Eastern Han Dynasty, A.D. 2nd -Early 3rd Century
the wide arc-shaped huang ending in silhouetted dragon heads with large pierced eyes and wide open jaws showing jagged teeth, engraved with linear details including spiral stripes on the body and 'C'-scroll motifs on the head, the thin metal with a silvered surface, highlighted with gilding on the stripes, around the margins and on other details including the central suspension loop; the large bi disc with a small central aperture covered by a domed boss over a spike for attachment, very freely engraved in the upper half of the disc with a figure of Xiwangmu, the Queen Mother of the West, seated with a dragon on her left and a winged tiger on her right above twin towers representing the Gates of Heaven, flanked by a large three-legged bird and a winged tiger, and with a guardian deity in the center, blocking the gateway, shown dressed as a court dignitary but with a feathered cape over his shoulders, the scene outlined in dotted lines and highlighted in gilding over a silvered background, with a plain gilded border around the edge, showing some bright green corrosion from burial.

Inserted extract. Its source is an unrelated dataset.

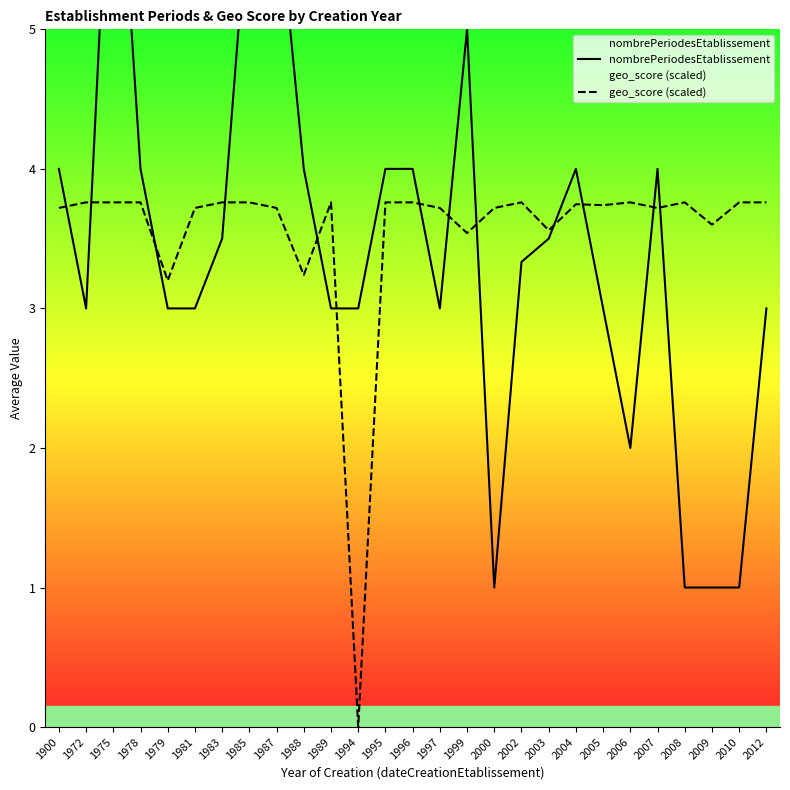

What is the difference between the highest and lowest values at 1994?

3.0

Huang: Length 16 1⁄2 inches (42 cm)
Disc: Diameter 10 5⁄8 inches (27 cm)
The figure shown on the upper half of this disc, Xiwangmu, the Queen Mother of the West, was the most important deity in the cult of heaven, one of the oldest of all Chinese religious ideas. The Queen Mother is identified by her crown and costume and by the auspicious animals guarding her throne. She was known as the Queen Mother of the West because of the belief that she presided over a heavenly realm located in the far west, on top of Mount Kunlun.
A gilt-bronze ornamental disc engraved with a different rendering of the same themes, including the two characters tian men (gate of heaven) inscribed between the towers on the lower half, was among a group of gilt-bronze ornaments discovered in brick tombs in eastern Sichuan province during archaeological work in 1982-1987 and is published in a line drawing in Kaogu 1998, No. 12, p. 81, fig. 1, in a report entitled Chongqing Wushanxian Dong Han liujin tongpaishi de faxian yu yanjiu (Discovery and investigation of Eastern Han gilded bronze ornamental plaques from Wushan county, Chongqing), together with ten other discs and four other engraved gilt bronze panels of various shapes. The same disc, together with four of the other ornamental plaques from the same source, is illustrated in a line drawing in the exhibition catalogue, Ancient Sichuan: Treasures from a Lost Civilization, R. Bagley ed., Seattle 2001, p. 54, in an introductory essay by Michèle Pirazzoli-t'Serstevens entitled "Sichuan in the Warring States and Han Periods", with an excellent summary of the belief systems and burial customs in Western China during the Eastern Han period, pp. 50-57.
Compare also a gilt and silvered bronze disc engraved with the same motif in the Royal Ontario Museum, Toronto, received as a donation from the Tanenbaum Collection together with several other similar Eastern Han mortuary ornaments, illustrated by Klaas Ruitenbeek in the exhibition catalogue entitled Chinese Shadows, Toronto, 2002, cat. no. 13C, p. 28, with a full caption on p. 57.